There are several employees at Great Plains that own and race cars in various classifications of NHRA drag racing. Racing in this Midwest region covers four or five states and can add several thousand miles to your tow vehicle in a season of sport. Five hundred miles a weekend isn't unusual for a team to travel.
Eric Monasmith, Forklift Maintenance, S-1, has owned four cars and has been drag racing since 1979. Currently, he owns two; one is a 1990 rear-engine dragster with a 468 cu. in. big block Chevy engine. This power plant delivers 550 horsepower and races in the Super Pro or Super Competition categories. Racing in the top of his category, this dragster has speeds of 145-plus m.p.h. and times of 9.35 seconds in the quarter mile. His fastest time: 9.17 seconds at 145 m.p.h.
The dragster's engine is monitored by a custom built onboard computer that keeps record of engine speed during a quarter mile run. Data on engine performance is stored for later analysis in the pit area on a laptop computer. With this information, Eric can precisely determineand learn fromengine, drive train and driver performance at any point along the track.
At home in the garage, he as a 1966 Nova that is street-legal and turns 118 m.p.h. in 11.47 seconds in the quarter mile. It's power plant is a 406 cu. in. small-block Chevy which delivers 500-plus horsepower and races in the Super Pro category.
Eric's wife, Sindy Monasmith is also actively involved in drag racing. An important part of the racing team, Sindy travels the fastest keeping up with their 21/2 year-old daughter Rashelle going 90-miles-an-hour in one direction and Eric going 145 in the other. Sindy also works for Great Plains as one of two telephone receptionists in the Assaria Office.
Blake Monasmith, Eric's brother, is employed at S-1 Maintenance and maintains machinery for Great Plains.
Blake has owned and driven his 1970 Chevelle since 1982, a long-term relationship with a car.
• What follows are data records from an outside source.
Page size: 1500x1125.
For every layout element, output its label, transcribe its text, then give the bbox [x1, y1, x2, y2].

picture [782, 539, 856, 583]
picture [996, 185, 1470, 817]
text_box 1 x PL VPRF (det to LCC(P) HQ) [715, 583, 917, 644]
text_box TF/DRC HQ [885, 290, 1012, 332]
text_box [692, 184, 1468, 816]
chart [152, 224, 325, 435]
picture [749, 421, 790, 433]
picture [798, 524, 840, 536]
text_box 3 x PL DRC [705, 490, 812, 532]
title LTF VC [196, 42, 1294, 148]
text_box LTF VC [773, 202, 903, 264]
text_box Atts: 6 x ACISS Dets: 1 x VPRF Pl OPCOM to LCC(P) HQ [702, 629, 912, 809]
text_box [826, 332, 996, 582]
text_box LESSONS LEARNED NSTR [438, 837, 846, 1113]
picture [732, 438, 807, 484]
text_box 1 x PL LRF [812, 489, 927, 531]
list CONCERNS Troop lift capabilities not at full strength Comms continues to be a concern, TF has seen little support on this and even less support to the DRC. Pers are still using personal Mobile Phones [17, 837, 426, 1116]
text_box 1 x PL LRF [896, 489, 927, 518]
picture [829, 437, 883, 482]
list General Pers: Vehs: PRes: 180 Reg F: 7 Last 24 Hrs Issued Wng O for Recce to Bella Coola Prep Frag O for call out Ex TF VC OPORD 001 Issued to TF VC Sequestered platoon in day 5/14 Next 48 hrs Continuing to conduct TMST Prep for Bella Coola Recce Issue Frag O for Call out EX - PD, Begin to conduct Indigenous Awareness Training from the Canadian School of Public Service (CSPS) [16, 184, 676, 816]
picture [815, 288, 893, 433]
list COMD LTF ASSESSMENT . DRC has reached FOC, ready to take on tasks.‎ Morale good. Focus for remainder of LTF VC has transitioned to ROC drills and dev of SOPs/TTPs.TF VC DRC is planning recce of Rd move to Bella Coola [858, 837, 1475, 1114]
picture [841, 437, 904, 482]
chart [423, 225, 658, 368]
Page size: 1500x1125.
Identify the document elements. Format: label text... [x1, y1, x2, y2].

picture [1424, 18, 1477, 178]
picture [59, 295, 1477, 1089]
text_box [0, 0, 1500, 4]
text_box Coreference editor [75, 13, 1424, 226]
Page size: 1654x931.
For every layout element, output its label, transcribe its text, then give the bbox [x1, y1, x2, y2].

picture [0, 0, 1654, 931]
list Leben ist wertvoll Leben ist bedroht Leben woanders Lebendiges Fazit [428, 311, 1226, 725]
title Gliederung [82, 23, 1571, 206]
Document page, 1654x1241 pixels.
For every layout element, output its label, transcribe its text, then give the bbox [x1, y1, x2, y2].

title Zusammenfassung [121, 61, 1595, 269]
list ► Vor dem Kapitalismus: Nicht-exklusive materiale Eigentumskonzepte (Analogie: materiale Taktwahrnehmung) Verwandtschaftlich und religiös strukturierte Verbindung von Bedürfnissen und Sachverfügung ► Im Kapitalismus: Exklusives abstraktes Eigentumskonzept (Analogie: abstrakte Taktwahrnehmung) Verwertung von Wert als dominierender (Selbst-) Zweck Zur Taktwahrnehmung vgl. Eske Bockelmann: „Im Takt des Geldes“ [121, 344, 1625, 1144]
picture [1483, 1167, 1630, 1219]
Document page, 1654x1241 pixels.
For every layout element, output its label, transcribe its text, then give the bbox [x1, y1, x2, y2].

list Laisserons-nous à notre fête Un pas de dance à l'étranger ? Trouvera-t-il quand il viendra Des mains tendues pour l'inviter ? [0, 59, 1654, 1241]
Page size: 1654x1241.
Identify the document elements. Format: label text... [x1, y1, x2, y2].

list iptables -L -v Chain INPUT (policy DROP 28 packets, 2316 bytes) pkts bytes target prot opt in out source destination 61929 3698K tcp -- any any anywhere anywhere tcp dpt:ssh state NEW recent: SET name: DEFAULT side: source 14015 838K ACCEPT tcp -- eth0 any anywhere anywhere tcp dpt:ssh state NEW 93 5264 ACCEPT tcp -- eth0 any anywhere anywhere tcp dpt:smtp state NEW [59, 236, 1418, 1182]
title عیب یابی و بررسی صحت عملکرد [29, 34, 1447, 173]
It runs a 454 cu. in., 425 horsepower Chevy engine and will produce times of 12.61 and 108 m.p.h. on the track.
Brett Weis, a recent addition to Great Plains, has been part of the company since January of 1993. Brett is the operator of the Accupress at S-1 Fabrication.
His car: a Super Competition, rear-engine dragster with a 355 Chevy engine delivering 450 horsepower. Brett's fastest time so far has been 149 m.p.h. in 9.31 seconds. Top cars in this class can expect to achieve speeds of 151 to 152 m.p.h.
Brett has been drag racing for four years and has owned his own dragster for two years. He started in drag racing by helping a friend build his rear-engine dragster which is now the car that Eric Monasmith owns and races.
Alan Pixler, S-1 Sub Assembly, is rebuilding a 1975 Chevy Monza with the chassis and body currently under construction. Alan's Monza will sport a 327 or 355 small-block Chevy engine when completed and should do quite well next season when he races in the Super Pro category.
Rick Grabiel, S-2 Quality Control drives a street-legal Mustang 289 racing in the pro category. It's 300-horsepower engine turns in respectable times of 13.60 at 95 m.p.h. for the quarter mile.
Eric Monasmith helped rebuild a 1965 Olds 4-4-2 that Tim Alt now owns and races. Tim, a second-shift Welder and material handler at S-1, has owned this Oldsmobile for two years and produces times of 13.00 seconds at 103 m.p.h. The 455cu. in. engine produces 400 horsepower.